§ WHAT YOU SHOULD DO: Keep each entry exactly as written when you repeat it, and skip the images.

§ EXTRACTED RECORDS:
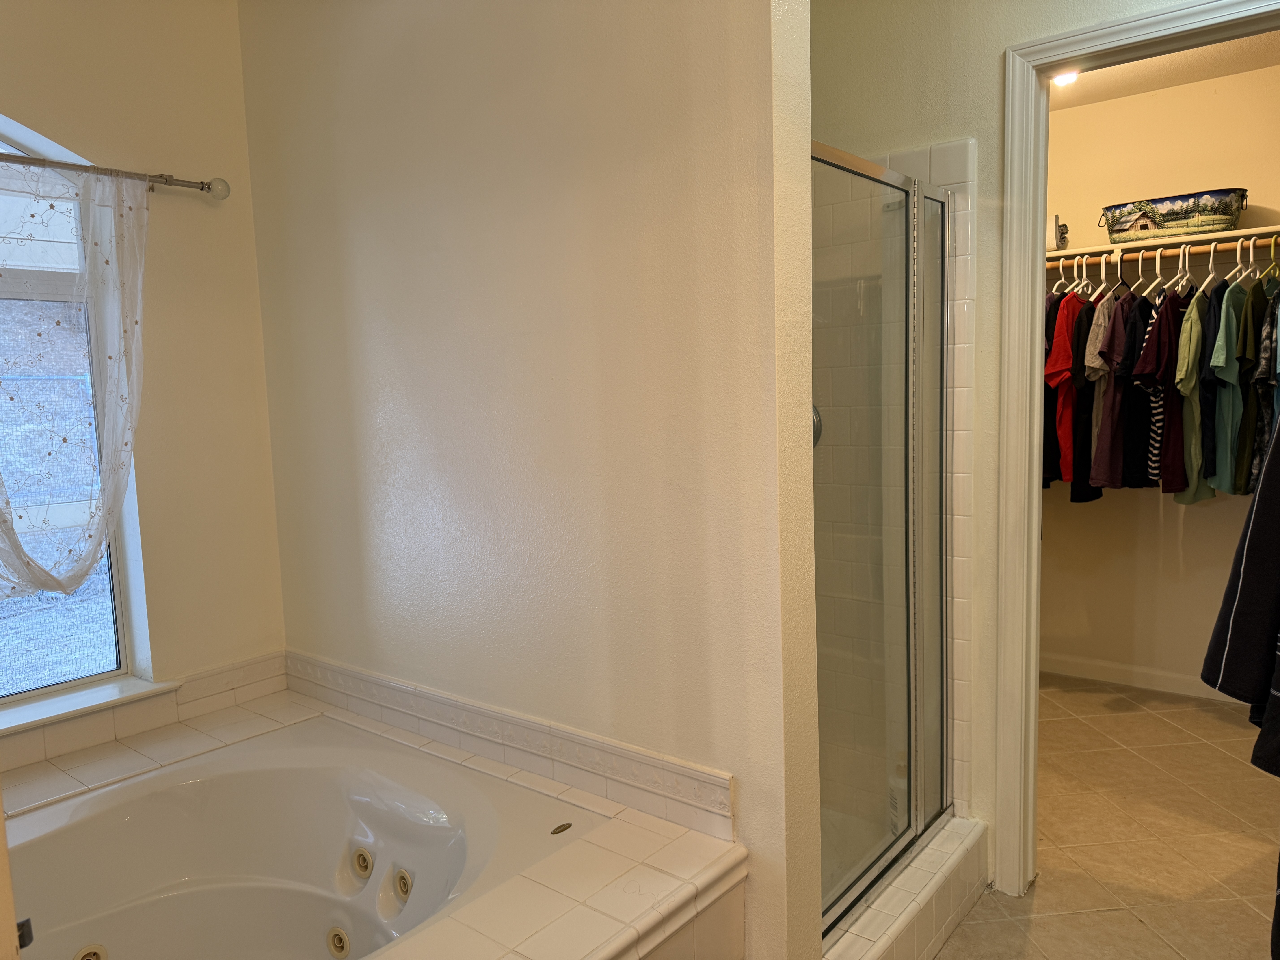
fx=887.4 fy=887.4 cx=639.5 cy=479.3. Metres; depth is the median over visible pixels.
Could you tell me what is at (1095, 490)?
black shirt
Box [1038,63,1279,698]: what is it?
closet wall
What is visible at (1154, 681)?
closet baseboard
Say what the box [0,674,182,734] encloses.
window sill
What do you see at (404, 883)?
tub jet
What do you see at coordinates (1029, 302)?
door frame
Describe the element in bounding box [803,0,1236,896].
right wall
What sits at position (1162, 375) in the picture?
shirt
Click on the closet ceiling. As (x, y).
(1109, 79)
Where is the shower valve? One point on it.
(817, 423)
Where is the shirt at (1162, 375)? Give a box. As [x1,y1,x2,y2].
[1133,293,1185,489]
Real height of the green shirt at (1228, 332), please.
0.811 m
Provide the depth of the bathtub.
2.09 m
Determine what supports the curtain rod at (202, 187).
attached to the window wall at (242, 160)
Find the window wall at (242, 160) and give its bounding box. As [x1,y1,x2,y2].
[0,0,287,770]
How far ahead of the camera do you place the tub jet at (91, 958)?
1.86 m
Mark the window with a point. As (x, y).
(96, 606)
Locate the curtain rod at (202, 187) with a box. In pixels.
[0,151,237,198]
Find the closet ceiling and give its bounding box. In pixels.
[1049,28,1279,111]
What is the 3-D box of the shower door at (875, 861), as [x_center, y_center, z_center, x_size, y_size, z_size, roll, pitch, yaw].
[0.571,0.135,2.118,0.066,1.630,0.828,3,8,39]
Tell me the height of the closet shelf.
0.041 m
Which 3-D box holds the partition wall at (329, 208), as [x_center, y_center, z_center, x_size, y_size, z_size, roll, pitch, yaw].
[-0.402,-0.122,2.253,1.862,2.636,0.137,3,8,39]
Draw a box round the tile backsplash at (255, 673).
[0,651,289,772]
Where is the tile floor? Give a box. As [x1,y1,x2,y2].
[936,674,1279,959]
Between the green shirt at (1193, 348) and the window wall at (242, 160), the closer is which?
the window wall at (242, 160)
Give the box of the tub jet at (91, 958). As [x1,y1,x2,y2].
[72,942,108,959]
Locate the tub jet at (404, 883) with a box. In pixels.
[391,866,413,902]
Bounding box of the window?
[0,119,146,714]
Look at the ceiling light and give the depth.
3.42 m
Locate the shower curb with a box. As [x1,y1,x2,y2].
[821,812,990,959]
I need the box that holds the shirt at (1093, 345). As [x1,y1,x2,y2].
[1082,287,1116,374]
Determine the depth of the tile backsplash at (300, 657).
2.07 m
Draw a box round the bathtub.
[2,721,597,959]
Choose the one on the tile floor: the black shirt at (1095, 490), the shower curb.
the shower curb
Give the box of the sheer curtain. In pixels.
[0,151,150,608]
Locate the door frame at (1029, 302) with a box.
[995,0,1279,893]
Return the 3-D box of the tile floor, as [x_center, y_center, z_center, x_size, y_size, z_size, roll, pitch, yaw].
[0.736,1.216,2.212,3.214,0.100,5.193,3,8,39]
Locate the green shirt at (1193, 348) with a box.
[1170,285,1212,500]
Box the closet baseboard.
[1039,651,1244,703]
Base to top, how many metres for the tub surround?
0.492 m
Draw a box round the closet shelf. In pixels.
[1046,223,1279,264]
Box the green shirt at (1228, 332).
[1207,277,1251,492]
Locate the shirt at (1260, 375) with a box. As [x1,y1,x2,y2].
[1241,282,1279,494]
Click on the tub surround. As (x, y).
(624, 896)
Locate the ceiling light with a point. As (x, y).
(1066, 79)
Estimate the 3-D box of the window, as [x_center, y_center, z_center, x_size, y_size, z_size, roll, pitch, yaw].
[-1.902,-0.166,2.043,0.090,1.651,1.229,3,8,39]
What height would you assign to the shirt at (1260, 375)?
0.846 m
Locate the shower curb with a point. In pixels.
(878, 926)
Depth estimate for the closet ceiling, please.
3.48 m
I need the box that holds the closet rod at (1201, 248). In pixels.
[1049,241,1279,269]
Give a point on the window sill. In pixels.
(117, 695)
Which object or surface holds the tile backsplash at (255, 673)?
attached to the window wall at (242, 160)
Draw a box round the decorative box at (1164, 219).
[1102,187,1247,243]
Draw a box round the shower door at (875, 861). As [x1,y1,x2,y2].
[809,142,953,928]
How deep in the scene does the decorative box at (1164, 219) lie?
3.49 m
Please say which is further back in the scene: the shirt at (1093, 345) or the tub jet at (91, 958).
the shirt at (1093, 345)
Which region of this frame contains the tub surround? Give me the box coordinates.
[0,681,749,959]
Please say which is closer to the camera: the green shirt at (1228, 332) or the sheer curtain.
the sheer curtain
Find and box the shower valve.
[811,406,822,446]
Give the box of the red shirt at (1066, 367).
[1044,289,1081,483]
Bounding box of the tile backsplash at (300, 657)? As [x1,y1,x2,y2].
[279,649,735,835]
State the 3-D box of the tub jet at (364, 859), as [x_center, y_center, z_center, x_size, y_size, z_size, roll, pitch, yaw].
[-0.649,0.899,2.086,0.072,0.068,0.043,3,8,39]
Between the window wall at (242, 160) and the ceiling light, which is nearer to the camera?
the window wall at (242, 160)
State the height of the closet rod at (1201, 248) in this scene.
0.037 m
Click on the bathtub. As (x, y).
(200, 786)
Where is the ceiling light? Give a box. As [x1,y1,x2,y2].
[1050,69,1079,87]
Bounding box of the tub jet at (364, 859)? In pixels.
[350,845,374,878]
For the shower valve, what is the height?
0.157 m
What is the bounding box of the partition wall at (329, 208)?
[237,0,825,959]
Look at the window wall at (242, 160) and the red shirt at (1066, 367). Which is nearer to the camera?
the window wall at (242, 160)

§ REPLY:
fx=887.4 fy=887.4 cx=639.5 cy=479.3. Metres; depth is the median over visible pixels.
Could you tell me what is at (1095, 490)?
black shirt
Box [1038,63,1279,698]: what is it?
closet wall
What is visible at (1154, 681)?
closet baseboard
Say what the box [0,674,182,734] encloses.
window sill
What do you see at (404, 883)?
tub jet
What do you see at coordinates (1029, 302)?
door frame
Describe the element in bounding box [803,0,1236,896].
right wall
What sits at position (1162, 375) in the picture?
shirt
Click on the closet ceiling. As (x, y).
(1109, 79)
Where is the shower valve? One point on it.
(817, 423)
Where is the shirt at (1162, 375)? Give a box. As [x1,y1,x2,y2].
[1133,293,1185,489]
Real height of the green shirt at (1228, 332), please.
0.811 m
Provide the depth of the bathtub.
2.09 m
Determine what supports the curtain rod at (202, 187).
attached to the window wall at (242, 160)
Find the window wall at (242, 160) and give its bounding box. As [x1,y1,x2,y2].
[0,0,287,770]
How far ahead of the camera do you place the tub jet at (91, 958)?
1.86 m
Mark the window with a point. As (x, y).
(96, 606)
Locate the curtain rod at (202, 187) with a box. In pixels.
[0,151,237,198]
Find the closet ceiling and give its bounding box. In pixels.
[1049,28,1279,111]
What is the 3-D box of the shower door at (875, 861), as [x_center, y_center, z_center, x_size, y_size, z_size, roll, pitch, yaw].
[0.571,0.135,2.118,0.066,1.630,0.828,3,8,39]
Tell me the height of the closet shelf.
0.041 m
Which 3-D box holds the partition wall at (329, 208), as [x_center, y_center, z_center, x_size, y_size, z_size, roll, pitch, yaw].
[-0.402,-0.122,2.253,1.862,2.636,0.137,3,8,39]
Draw a box round the tile backsplash at (255, 673).
[0,651,289,772]
Where is the tile floor? Give a box. As [x1,y1,x2,y2].
[936,674,1279,959]
Between the green shirt at (1193, 348) and the window wall at (242, 160), the closer is which?
the window wall at (242, 160)
Give the box of the tub jet at (91, 958). As [x1,y1,x2,y2].
[72,942,108,959]
Locate the tub jet at (404, 883) with a box. In pixels.
[391,866,413,902]
Bounding box of the window?
[0,119,146,714]
Look at the ceiling light and give the depth.
3.42 m
Locate the shower curb with a box. As [x1,y1,x2,y2].
[821,812,990,959]
I need the box that holds the shirt at (1093, 345). As [x1,y1,x2,y2].
[1082,287,1116,374]
Determine the depth of the tile backsplash at (300, 657).
2.07 m
Draw a box round the bathtub.
[2,721,597,959]
Choose the one on the tile floor: the black shirt at (1095, 490), the shower curb.
the shower curb
Give the box of the sheer curtain. In pixels.
[0,151,150,608]
Locate the door frame at (1029, 302) with a box.
[995,0,1279,893]
Return the 3-D box of the tile floor, as [x_center, y_center, z_center, x_size, y_size, z_size, roll, pitch, yaw].
[0.736,1.216,2.212,3.214,0.100,5.193,3,8,39]
Locate the green shirt at (1193, 348) with a box.
[1170,285,1212,500]
Box the closet baseboard.
[1039,651,1244,703]
Base to top, how many metres for the tub surround?
0.492 m
Draw a box round the closet shelf. In pixels.
[1046,223,1279,264]
Box the green shirt at (1228, 332).
[1207,277,1251,492]
Locate the shirt at (1260, 375) with a box. As [x1,y1,x2,y2].
[1241,282,1279,494]
Click on the tub surround. As (x, y).
(624, 896)
Locate the ceiling light with a point. As (x, y).
(1066, 79)
Estimate the 3-D box of the window, as [x_center, y_center, z_center, x_size, y_size, z_size, roll, pitch, yaw].
[-1.902,-0.166,2.043,0.090,1.651,1.229,3,8,39]
What height would you assign to the shirt at (1260, 375)?
0.846 m
Locate the shower curb with a point. In pixels.
(878, 926)
Depth estimate for the closet ceiling, please.
3.48 m
I need the box that holds the closet rod at (1201, 248). In pixels.
[1049,241,1279,269]
Give a point on the window sill. In pixels.
(117, 695)
Which object or surface holds the tile backsplash at (255, 673)?
attached to the window wall at (242, 160)
Draw a box round the decorative box at (1164, 219).
[1102,187,1247,243]
Draw a box round the shower door at (875, 861). As [x1,y1,x2,y2].
[809,142,953,928]
How deep in the scene does the decorative box at (1164, 219) lie?
3.49 m
Please say which is further back in the scene: the shirt at (1093, 345) or the tub jet at (91, 958).
the shirt at (1093, 345)
Which region of this frame contains the tub surround? Give me the box coordinates.
[0,681,749,959]
Please say which is closer to the camera: the green shirt at (1228, 332) or the sheer curtain.
the sheer curtain
Find and box the shower valve.
[811,406,822,446]
Give the box of the red shirt at (1066, 367).
[1044,289,1081,483]
Bounding box of the tile backsplash at (300, 657)? As [x1,y1,x2,y2].
[279,649,735,835]
State the 3-D box of the tub jet at (364, 859), as [x_center, y_center, z_center, x_size, y_size, z_size, roll, pitch, yaw].
[-0.649,0.899,2.086,0.072,0.068,0.043,3,8,39]
Between the window wall at (242, 160) and the ceiling light, which is nearer to the camera?
the window wall at (242, 160)
State the height of the closet rod at (1201, 248) in this scene.
0.037 m
Click on the bathtub. As (x, y).
(200, 786)
Where is the ceiling light? Give a box. As [x1,y1,x2,y2].
[1050,69,1079,87]
Bounding box of the tub jet at (364, 859)? In pixels.
[350,845,374,878]
For the shower valve, what is the height?
0.157 m
What is the bounding box of the partition wall at (329, 208)?
[237,0,825,959]
Look at the window wall at (242, 160) and the red shirt at (1066, 367). Which is nearer to the camera?
the window wall at (242, 160)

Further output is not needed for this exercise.